Images with bounding boxes:
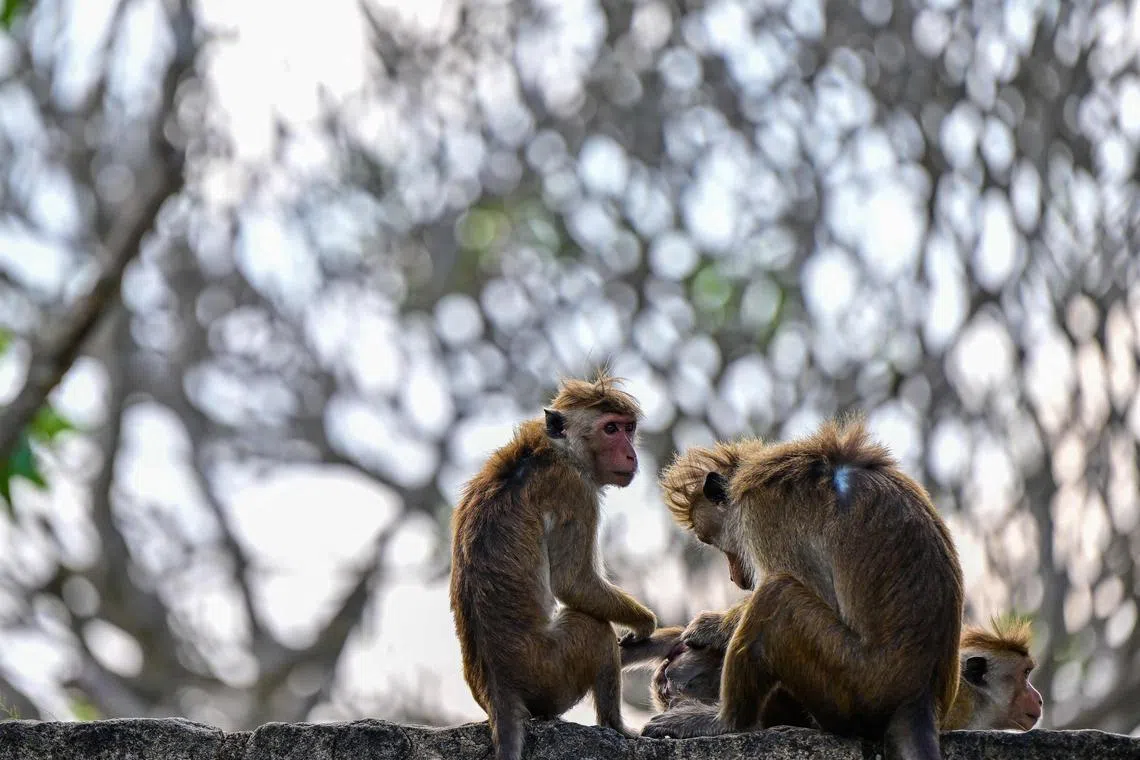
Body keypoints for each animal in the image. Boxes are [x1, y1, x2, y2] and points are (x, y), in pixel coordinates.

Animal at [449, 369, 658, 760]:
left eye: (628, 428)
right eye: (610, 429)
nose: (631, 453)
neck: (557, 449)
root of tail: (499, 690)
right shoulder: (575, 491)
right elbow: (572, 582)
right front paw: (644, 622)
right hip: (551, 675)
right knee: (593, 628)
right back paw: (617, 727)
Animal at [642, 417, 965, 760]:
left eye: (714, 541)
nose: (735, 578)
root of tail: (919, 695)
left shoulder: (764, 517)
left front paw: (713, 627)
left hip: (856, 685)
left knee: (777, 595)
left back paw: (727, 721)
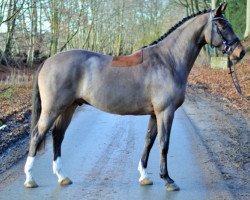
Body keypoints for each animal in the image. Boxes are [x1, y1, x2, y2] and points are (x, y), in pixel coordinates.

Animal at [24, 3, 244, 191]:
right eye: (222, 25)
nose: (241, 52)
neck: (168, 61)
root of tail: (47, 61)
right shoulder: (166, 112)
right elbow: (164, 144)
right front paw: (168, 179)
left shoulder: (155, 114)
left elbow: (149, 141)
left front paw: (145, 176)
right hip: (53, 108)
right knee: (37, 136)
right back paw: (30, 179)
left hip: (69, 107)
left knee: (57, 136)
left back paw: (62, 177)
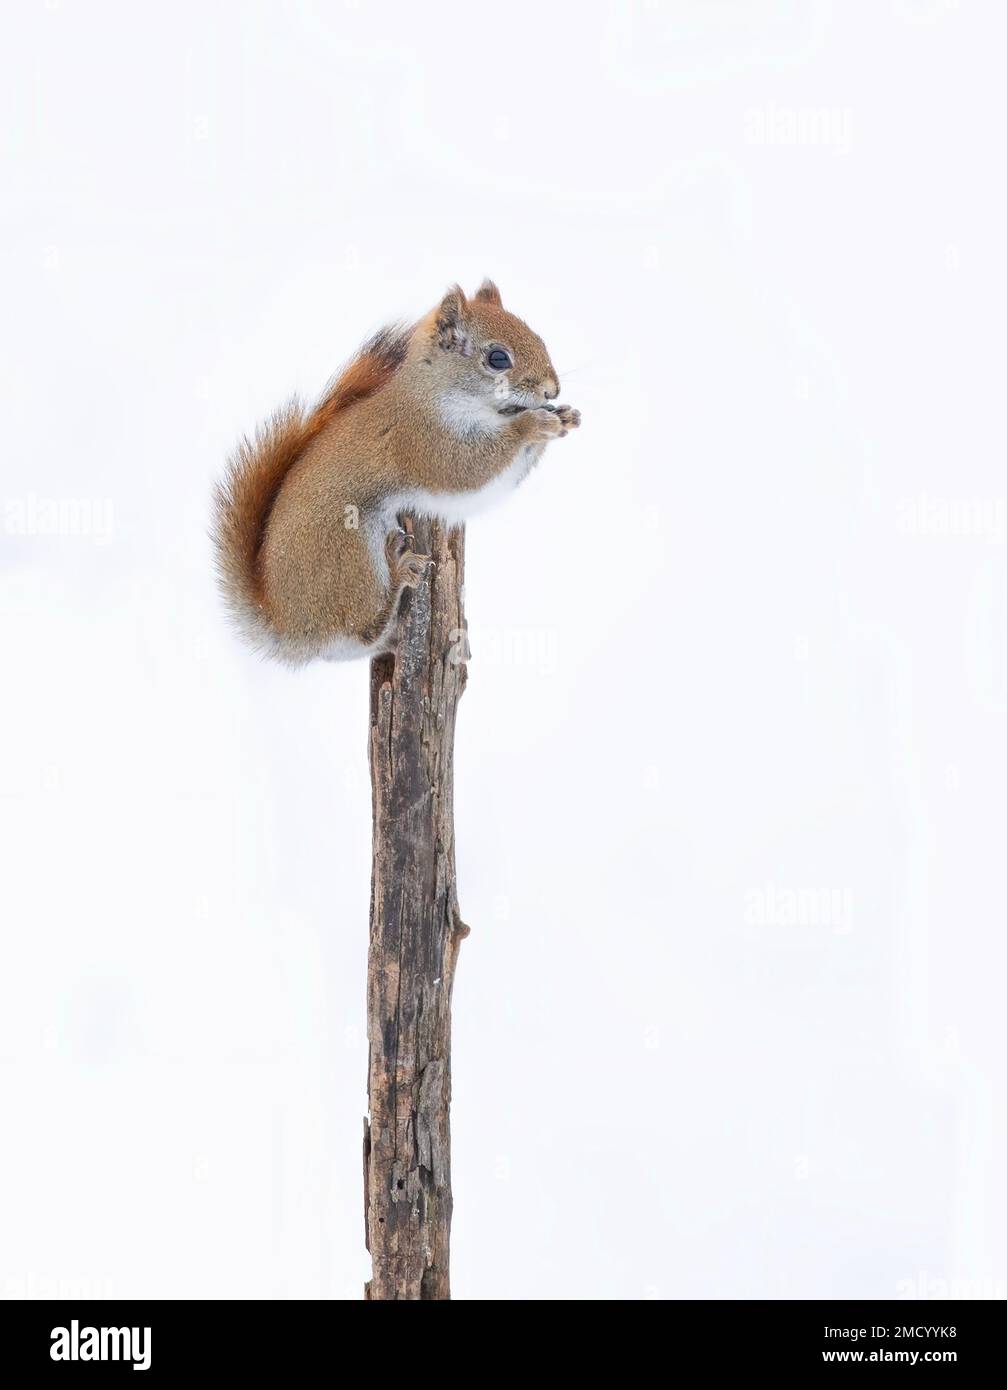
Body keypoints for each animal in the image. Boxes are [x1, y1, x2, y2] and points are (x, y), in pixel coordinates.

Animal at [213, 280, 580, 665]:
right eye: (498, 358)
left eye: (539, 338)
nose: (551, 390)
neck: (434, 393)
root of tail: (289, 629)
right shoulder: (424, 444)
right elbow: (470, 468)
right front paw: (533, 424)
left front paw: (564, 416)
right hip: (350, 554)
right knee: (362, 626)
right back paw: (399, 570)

* * *

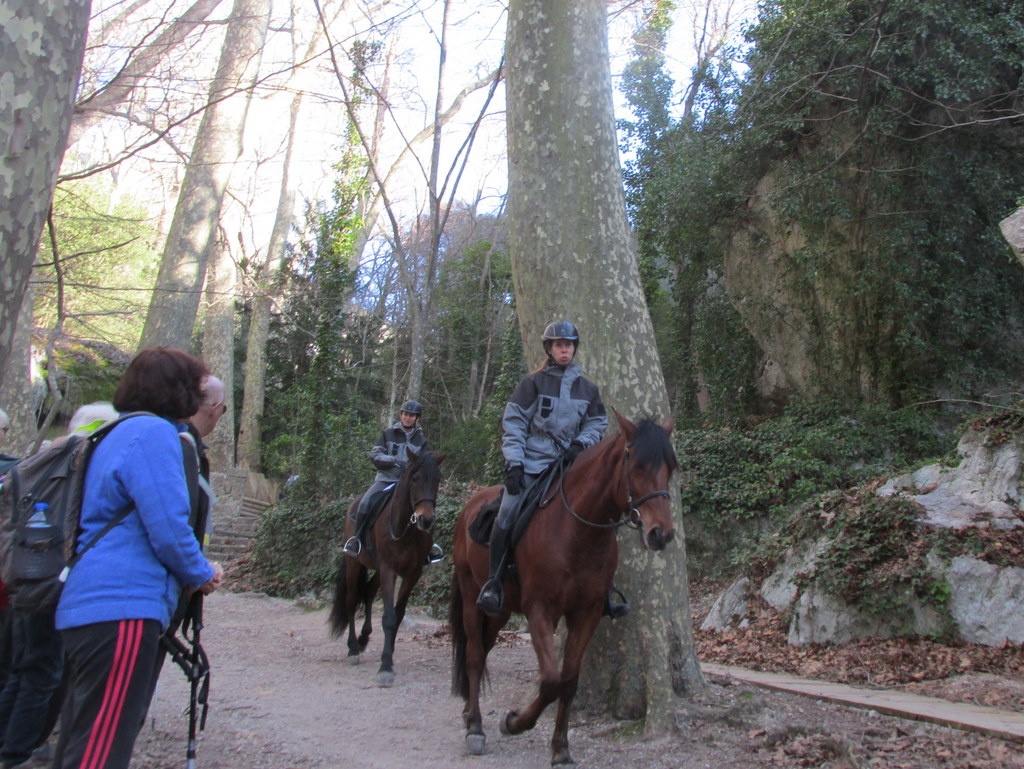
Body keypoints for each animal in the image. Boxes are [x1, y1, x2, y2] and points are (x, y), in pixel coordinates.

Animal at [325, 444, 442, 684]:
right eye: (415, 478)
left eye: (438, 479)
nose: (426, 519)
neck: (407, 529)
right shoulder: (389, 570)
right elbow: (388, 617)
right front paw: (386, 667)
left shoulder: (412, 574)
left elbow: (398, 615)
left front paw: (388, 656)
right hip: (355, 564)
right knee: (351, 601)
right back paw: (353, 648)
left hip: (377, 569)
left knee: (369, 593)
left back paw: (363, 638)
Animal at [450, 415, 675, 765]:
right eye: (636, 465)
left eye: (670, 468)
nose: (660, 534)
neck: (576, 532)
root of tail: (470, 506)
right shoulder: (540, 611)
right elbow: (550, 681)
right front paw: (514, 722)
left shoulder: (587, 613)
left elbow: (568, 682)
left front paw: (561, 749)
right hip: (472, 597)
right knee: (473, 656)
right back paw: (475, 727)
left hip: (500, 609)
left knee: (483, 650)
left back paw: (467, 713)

Task directions:
Start with the line above that contains "left eye: (438, 479)" and end with the line that contains "left back paw: (467, 713)". Write out those lines exactly, and only those.

Output below:
left eye: (438, 479)
nose: (426, 519)
neck: (407, 529)
right shoulder: (389, 570)
right elbow: (388, 617)
right front paw: (386, 667)
left shoulder: (412, 574)
left elbow: (398, 615)
left front paw: (388, 656)
right hip: (355, 564)
right knee: (351, 601)
right back paw: (353, 648)
left hip: (377, 569)
left knee: (369, 593)
left back paw: (363, 638)
Animal at [450, 415, 675, 765]:
right eye: (636, 465)
left eye: (670, 468)
nose: (660, 534)
neck: (576, 532)
root of tail: (470, 506)
right shoulder: (540, 611)
right elbow: (550, 681)
right front paw: (514, 722)
left shoulder: (587, 613)
left elbow: (568, 682)
left front paw: (561, 749)
right hip: (472, 597)
right knee: (473, 656)
right back paw: (475, 727)
left hip: (500, 609)
left knee: (483, 650)
left back paw: (467, 713)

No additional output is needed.